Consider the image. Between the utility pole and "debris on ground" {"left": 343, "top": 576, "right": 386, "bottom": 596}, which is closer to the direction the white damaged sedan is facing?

...

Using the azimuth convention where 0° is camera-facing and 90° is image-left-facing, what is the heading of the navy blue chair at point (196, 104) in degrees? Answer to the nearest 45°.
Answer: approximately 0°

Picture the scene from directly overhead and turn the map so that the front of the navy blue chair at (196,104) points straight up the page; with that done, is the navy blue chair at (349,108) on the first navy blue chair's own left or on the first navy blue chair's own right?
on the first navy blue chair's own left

Activity
Copy out again, word for word, the lines of the listing starting at the line containing "Using the azimuth" and ending at the line containing "Answer: approximately 0°".

Expected answer
Using the azimuth convention where 0° is camera-facing and 90° is image-left-facing, what is the heading of the navy blue chair at point (196, 104) in degrees? Answer to the nearest 45°.
Answer: approximately 0°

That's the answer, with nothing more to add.